China unveils five year climate goals

China’s latest Five-Year Program will include plans to create a carbon market that is likely to emerge as the world’s largest emissions trading scheme.

In a statement released after Friday’s Chinese national leadership team meeting on combating climate change, the government announced that it will include targets to curb carbon dioxide emissions and energy consumption in its new plan, which will run from 2011 to 2015.

According to reports from Chinese news agency Xinhua, the government confirmed it would stand by targets announced at last year’s Copenhagen Climate Summit to cut the country’s carbon intensity by 40 to 45 per cent by 2020 compared with 2005 levels.
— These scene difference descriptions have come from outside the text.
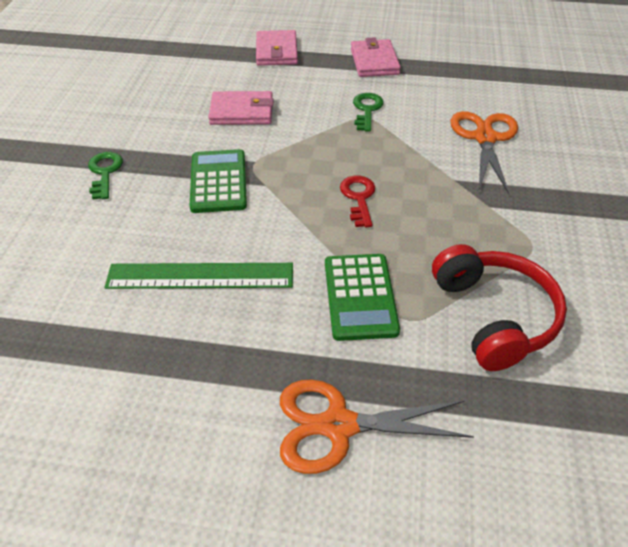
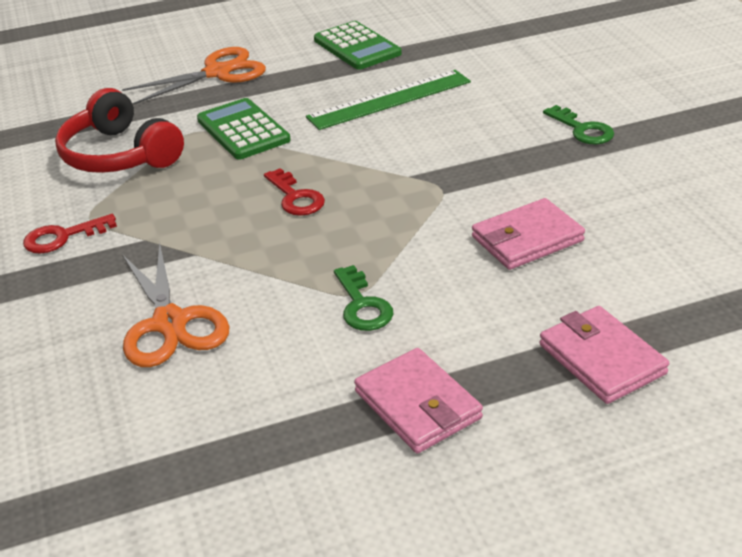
camera: 155 degrees right, 10 degrees down
(218, 182) = (458, 161): green calculator -> green calculator (357, 47)
(556, 233) = (62, 237): none -> red key

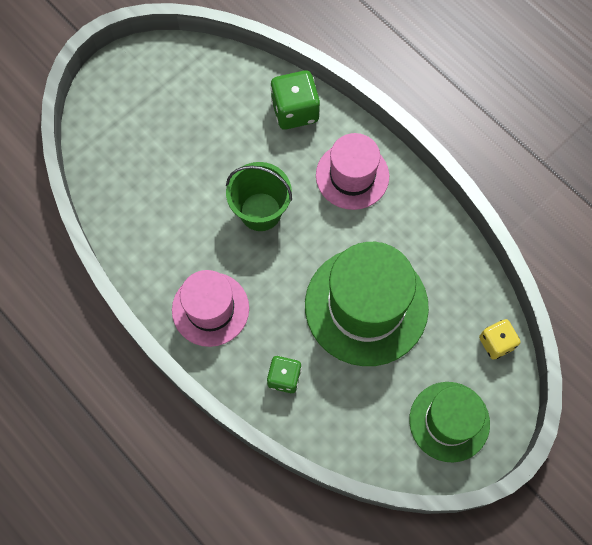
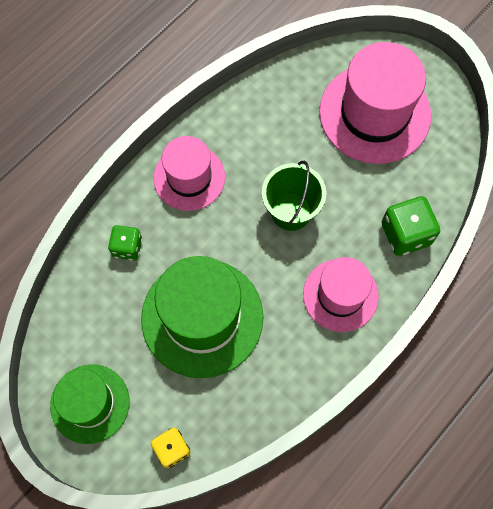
camera: 85 degrees right, 0 degrees up
(161, 121) = (375, 113): none -> pink hat

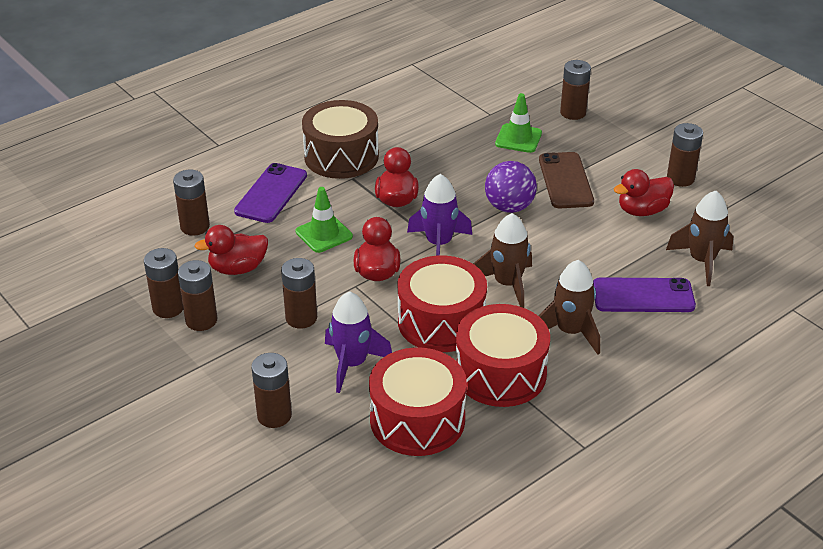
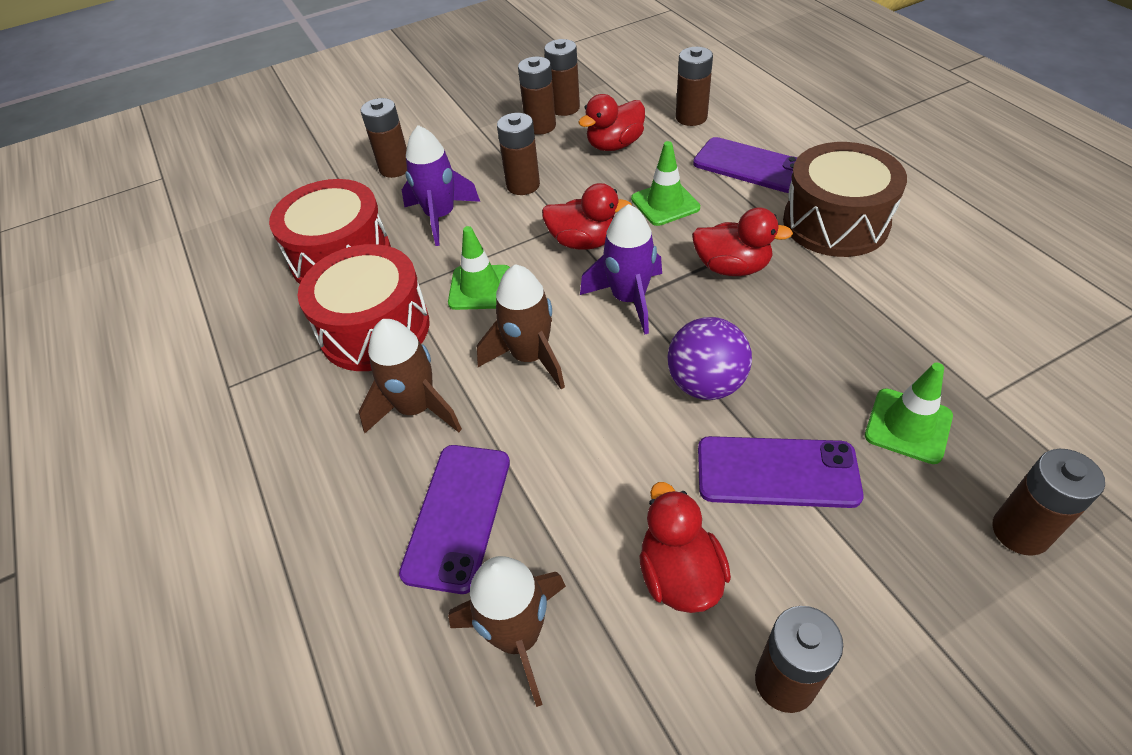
camera: 105 degrees right, 10 degrees up
(237, 268) = (614, 145): red duck -> red duck turned 120 degrees counterclockwise
(441, 322) = (480, 288): red drum -> green traffic cone
(565, 181) = (777, 472): brown phone -> purple phone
It also pledged to make “progressive efforts” to establish a carbon market, work towards improving energy efficiency, and further develop low-carbon technology.

“China, as a responsible country, always supports jointly coping with the challenges of climate change through solid and effective international cooperation,” the statement read.
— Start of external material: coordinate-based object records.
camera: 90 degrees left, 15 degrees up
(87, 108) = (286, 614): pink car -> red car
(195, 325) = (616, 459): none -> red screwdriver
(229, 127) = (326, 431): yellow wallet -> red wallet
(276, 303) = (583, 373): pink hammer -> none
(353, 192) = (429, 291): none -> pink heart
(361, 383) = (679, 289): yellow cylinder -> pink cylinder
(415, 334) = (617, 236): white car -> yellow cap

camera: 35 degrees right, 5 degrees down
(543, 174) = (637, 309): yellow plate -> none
It also contained pledges to strengthen the implementation of the UN Framework Convention on Climate Change (UNFCCC) and the Kyoto Protocol.

Over the past few years China has been progressively stepping-up its environmental efforts, rapidly developing its renewable energy sector and promising to cut its carbon levels.
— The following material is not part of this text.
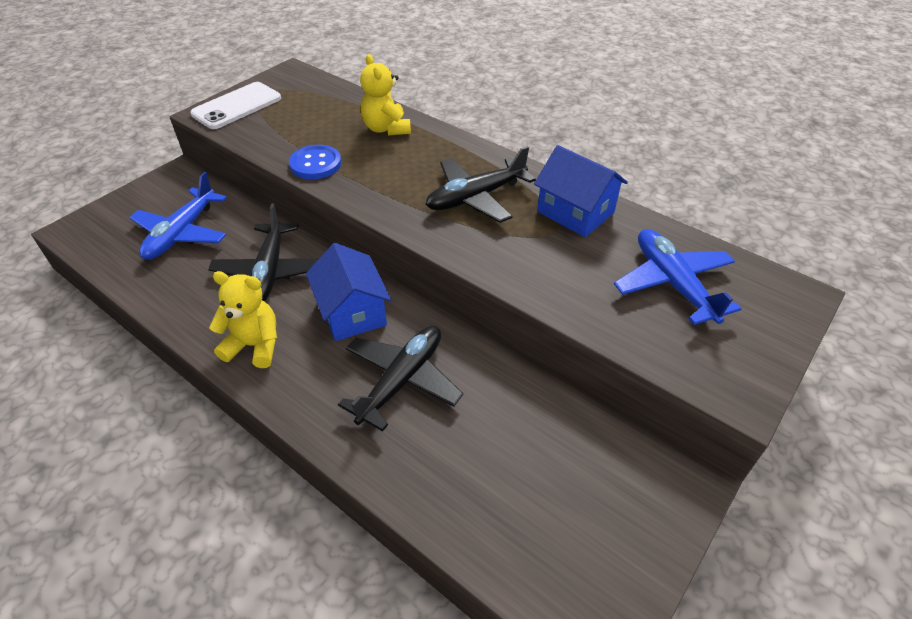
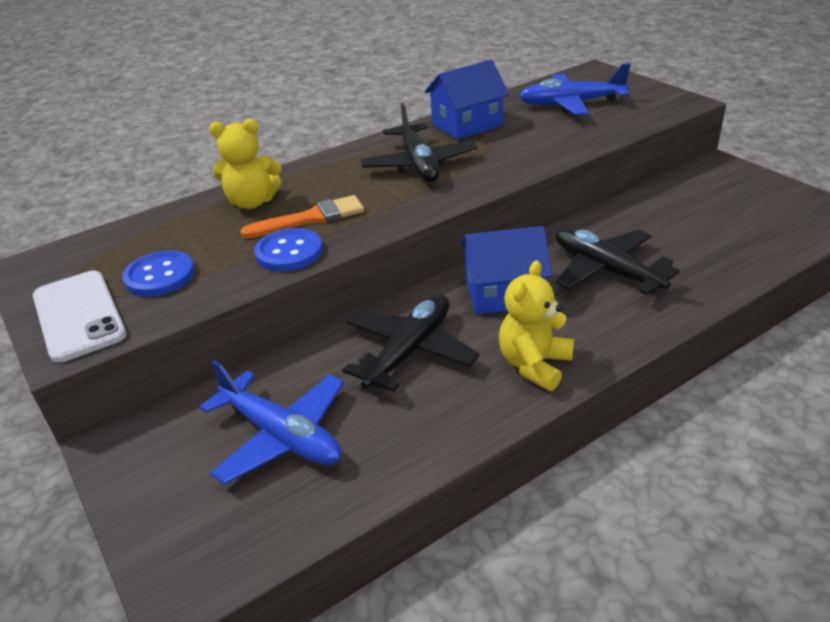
camera: 70 degrees left, 10 degrees down
(270, 271) = (410, 351): black plane -> black plane turned 75 degrees counterclockwise
(281, 120) = (160, 276): none -> blue button
(366, 161) = (311, 218): none -> orange brush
The country has also moved closer to the US and UK by agreeing trade and technology partnerships, while just last week Vice Premier Li Keqiang vowed that the country would embrace low-carbon development and improve efforts to better use natural resources and protecting the environment.

The statement comes days before the start of the Cancun climate change summit and is likely to be welcomed by diplomats as evidence of China’s commitment to deliver progress at the talks.

However, fears are also mounting that the stand off between China and the US over emissions targets could overshadow the two week talks.